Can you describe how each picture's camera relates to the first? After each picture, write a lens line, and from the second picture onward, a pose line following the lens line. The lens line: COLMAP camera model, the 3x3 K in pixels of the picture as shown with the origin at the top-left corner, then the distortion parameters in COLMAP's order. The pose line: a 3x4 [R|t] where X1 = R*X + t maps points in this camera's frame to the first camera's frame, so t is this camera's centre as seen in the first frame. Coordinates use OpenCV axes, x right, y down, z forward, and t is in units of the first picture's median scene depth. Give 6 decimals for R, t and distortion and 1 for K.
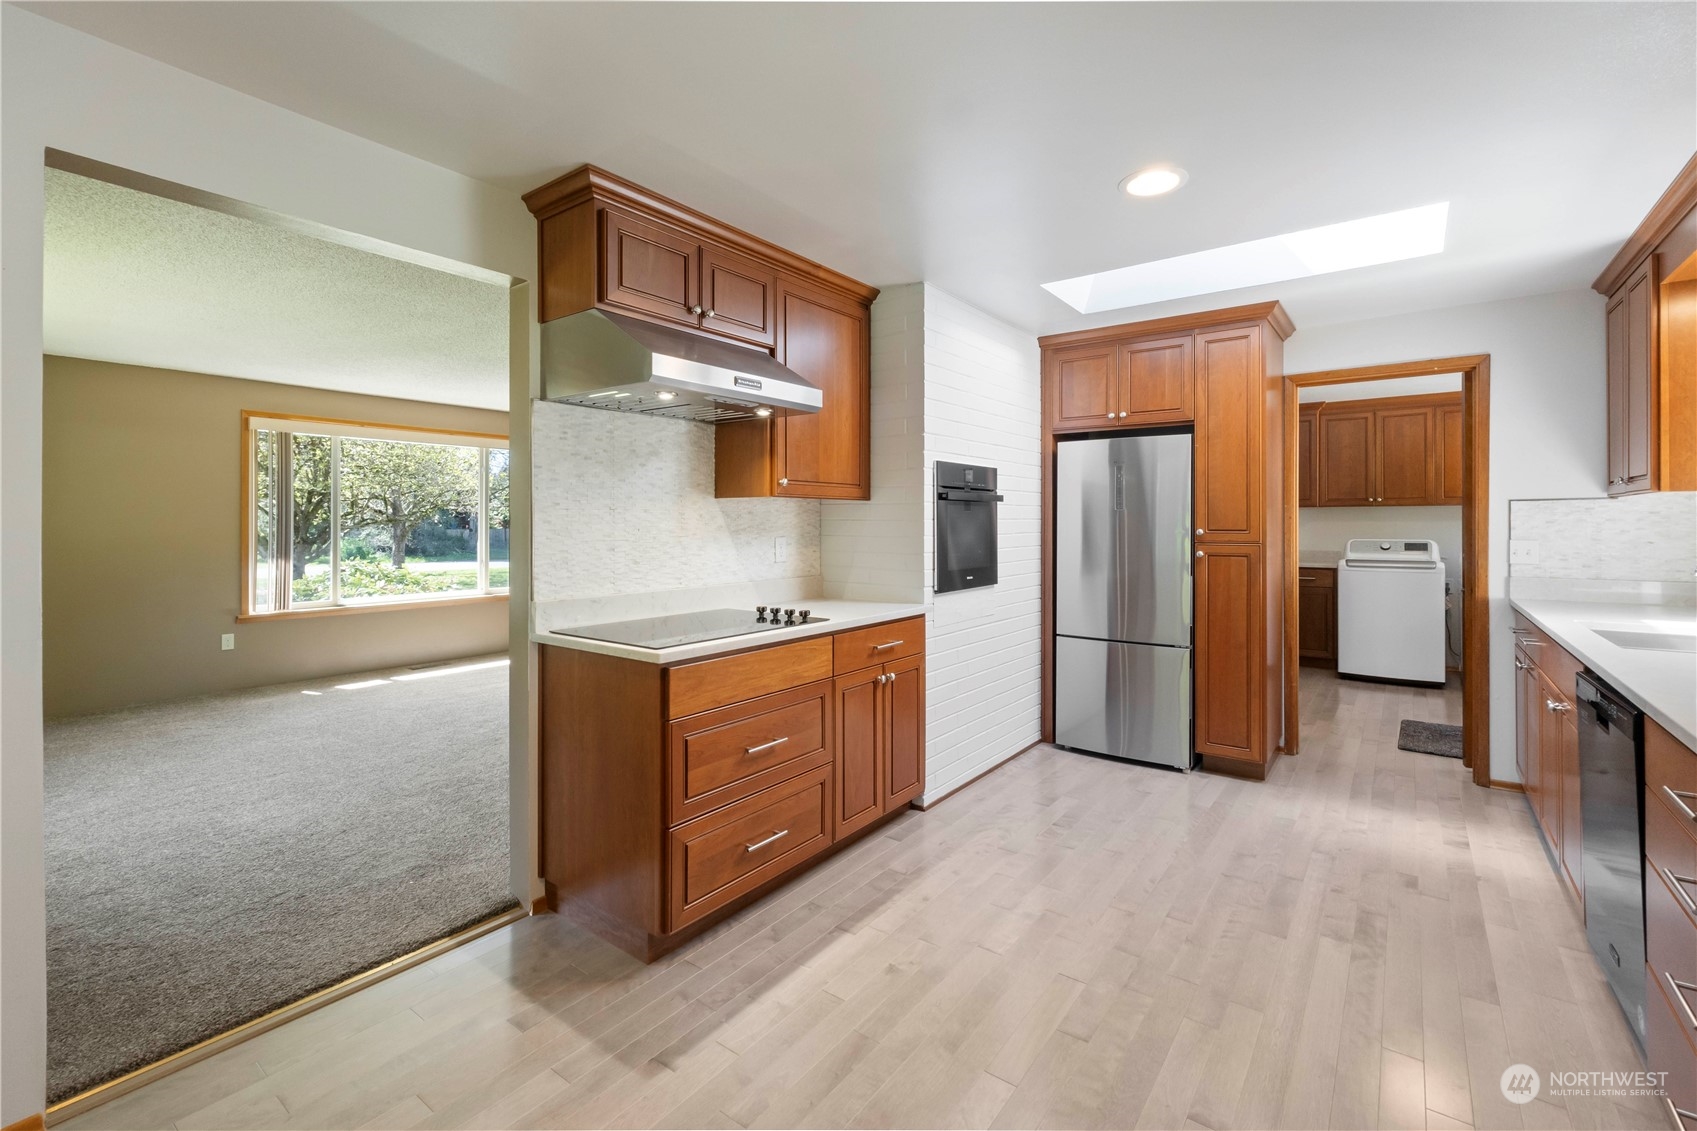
lens RADIAL K [[735.3, 0, 863.6], [0, 735.3, 522.7], [0, 0, 1]] dist [0.000308, 0.000226]
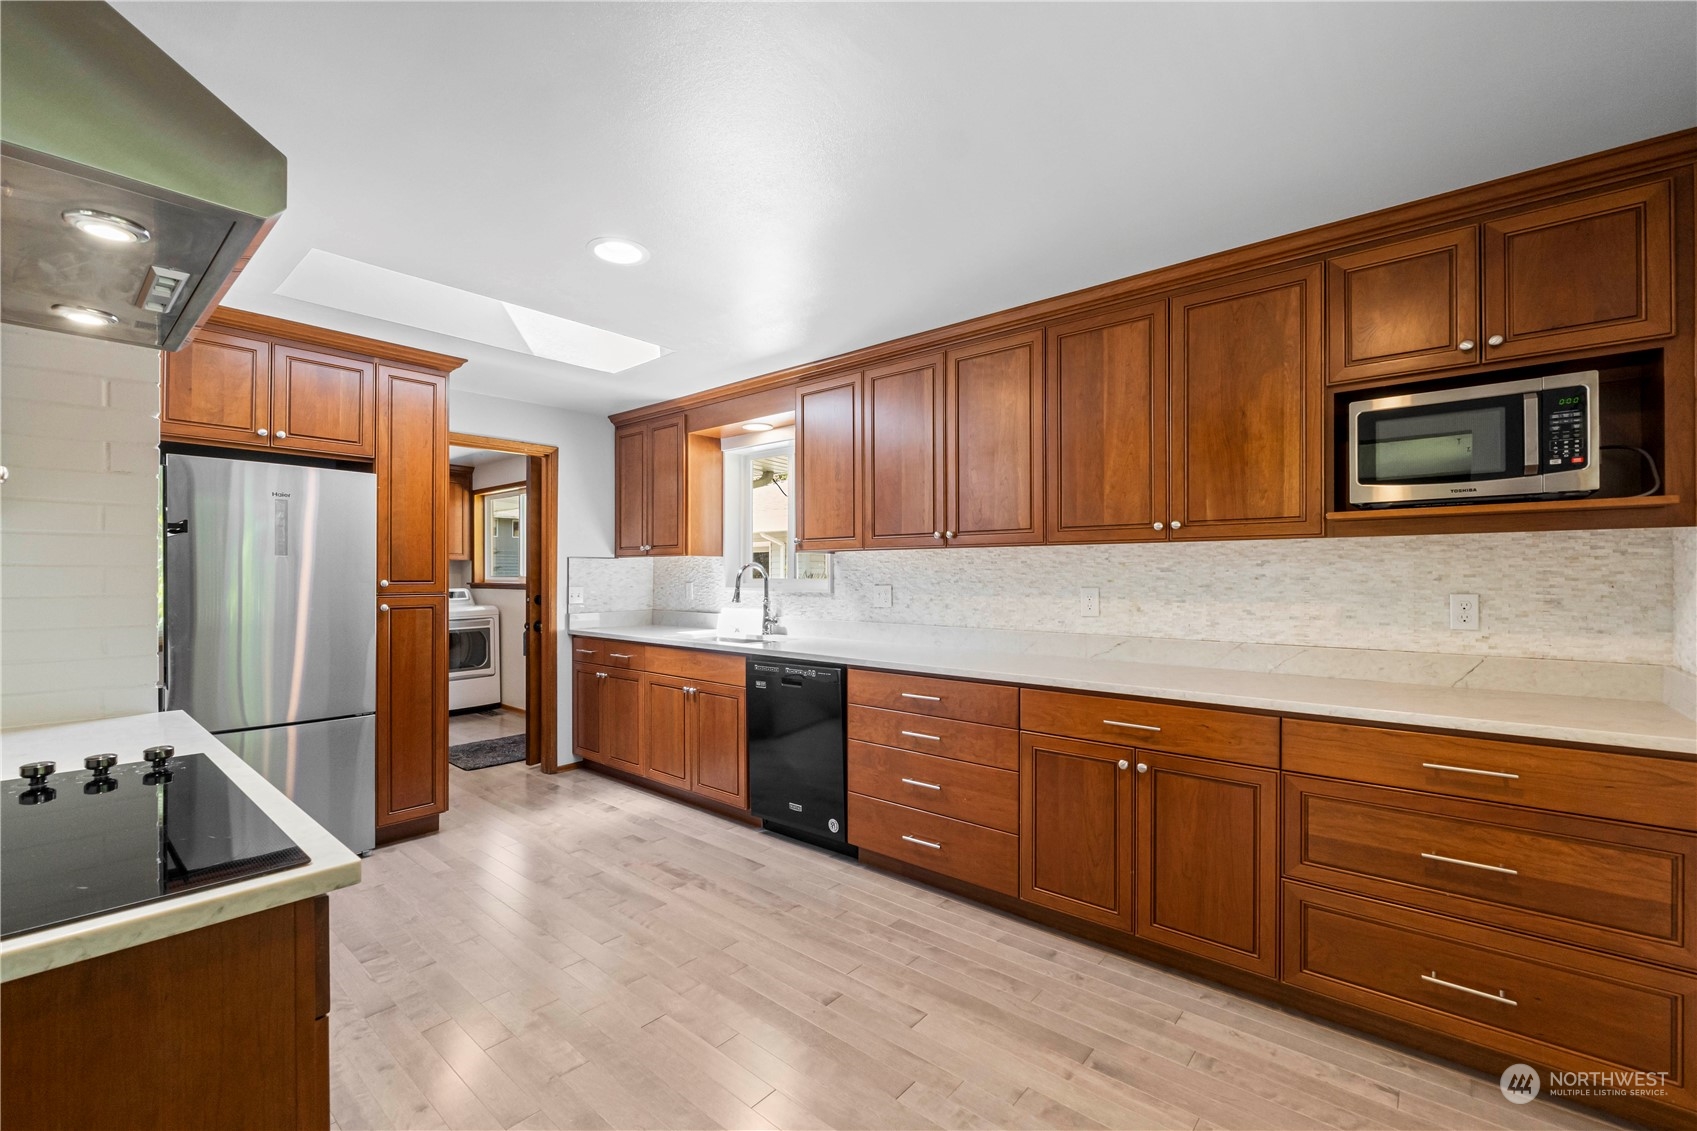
lens RADIAL K [[711.0, 0, 844.3], [0, 711.0, 571.5], [0, 0, 1]] dist [-0.011580, 0.000140]
pose [[0.072495, 0.006199, 0.997350, -0.465543], [0.000384, 0.999980, -0.006243, 0.004761], [-0.997369, 0.000835, 0.072491, 0.461929]]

---*---

# Instructions for the task
Reproduce every line of the data above verbatim, omitting the pictures themselves.

# Output for this exercise
Can you describe how each picture's camera relates to the first? After each picture, write a lens line, and from the second picture onward, a pose line following the lens line. The lens line: COLMAP camera model, the 3x3 K in pixels of the picture as shown with the origin at the top-left corner, then the distortion parameters in COLMAP's order. The pose line: a 3x4 [R|t] where X1 = R*X + t maps points in this camera's frame to the first camera's frame, so t is this camera's centre as seen in the first frame. Coordinates use OpenCV axes, x right, y down, z forward, and t is in units of the first picture's median scene depth. Give 6 decimals for R, t and distortion and 1 for K.
lens RADIAL K [[735.3, 0, 863.6], [0, 735.3, 522.7], [0, 0, 1]] dist [0.000308, 0.000226]
lens RADIAL K [[711.0, 0, 844.3], [0, 711.0, 571.5], [0, 0, 1]] dist [-0.011580, 0.000140]
pose [[0.072495, 0.006199, 0.997350, -0.465543], [0.000384, 0.999980, -0.006243, 0.004761], [-0.997369, 0.000835, 0.072491, 0.461929]]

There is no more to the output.